All ya need is another Rally next week to keep the unwashed masses drinking the Kool-Aid.
 
Bill H. Added Mar 12, 2017 - 5:51pm
Monday should prove interesting.
Bill H. Added Mar 13, 2017 - 11:38pm
 
As expected, another day of the Trump specialty - Deflect, Deny, Distract, Discredit and Delay.
Conway and Spicer must spend 24 hours a day coming up with bullshit and tactics.
Jeff Michka Added Mar 19, 2017 - 11:41am
wsucram15 writes: Net Neutrality is going to be a hard fought issue and I fought it last time out. Its not just about privacy, its about lanes of traffic that you will not be able to access any longer at a normal rate.  Its going to cost an enormous amount to be on the net.  - Yup.  You'll have the choice of "those expensive pipes over there" for your web service, OR "THOSE CHEAPER PIPES THERE NOBODY CAN USE."  Providers will hold content at a financial gun point.  But then that's the idea.  The major providers (pick one) are the ultimate rentiers and demand supremacy.
Bill H. Added Mar 25, 2017 - 12:01am
Being that Trump's healthcare plan got filed away today due to lack of support, I suspect he is going to get his buddies in the health insurance industry to begin a terror campaign with rate increases, coverage cutbacks, and the addition of new maximum coverage limits that in his mind will cause people to start begging for a new plan.
This is "the art of the deal" in his mind.
Stay tuned!
Lady Sekhmetnakt Added Mar 25, 2017 - 12:18am
Hopefully Net Neutrality neutralizion will flop just as badly. Why the hell do we have to keep fighting and fighting to "win" shit we already supposedly "won", but the bad shit we can never get rid of? Like Jeffry say, that's DUHmerican way! Ridiculous! 
Bill H. Added Mar 29, 2017 - 12:43pm
 
The House just passed a bill that eliminates internet privacy rules. The next stop is Trump's desk, and you know he will sign it without any thought process being involved.
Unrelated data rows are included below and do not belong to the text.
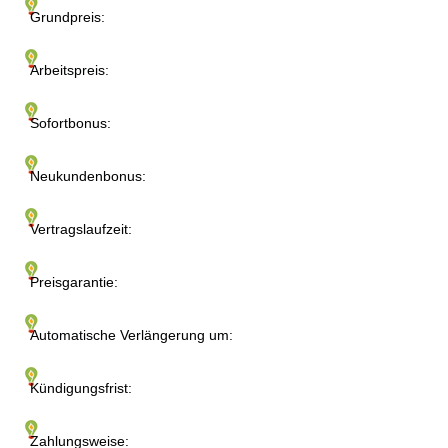
Grundpreis:
Arbeitspreis:
Sofortbonus:
Neukundenbonus:
Vertragslaufzeit:
Preisgarantie:
Automatische Verlängerung um:
Kündigungsfrist:
Zahlungsweise:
Now your ISP can collect information about all of the sites that you visit, including any traffic or messaging that you send to and receive from these sites. Of course, this was done simply to increase profits for companies that buy and sell your data, along with allowing even more data for law enforcement agencies to access. One of the main drivers is the ability of the ISP to track your interests and buying habits, which will allow them to stream "customized" advertising directly to all of the TV's and other devices that you own. Right now this is being done on a demographic (age/race/income) basis, but the existing infrastructure will support individual targeted advertising with no changes.
Jeff Michka Added Mar 30, 2017 - 4:52pm
Well, the farces of darkness won and now the net is all ads all the time.  Industry sop:  When we know all about you, you'll only see ads YOU want to see.  RIIIGHT.  The internet machine pumped a lot of money into getting this past, and the conman in chief can only sign it into law. 
Bill H. Added Apr 2, 2017 - 7:21pm
 
It's already happening. I solicited a contractor off of Angie's List about a week ago, and now I am getting bombed with Angie's List commercials on virtually all networks on my cable system. My wife bought some designer pillows off of Wayfarer.com about 3 days ago, and guess what! You guessed it, for the last 2 evenings all of a sudden we are getting bombarded with Wayfarer.com commercials on every channel I go to.
Next thing you know, Apple will be coming out with the IBrain that will let all of the corporations know what you are thinking so that they can get the ads going before you make your decisions.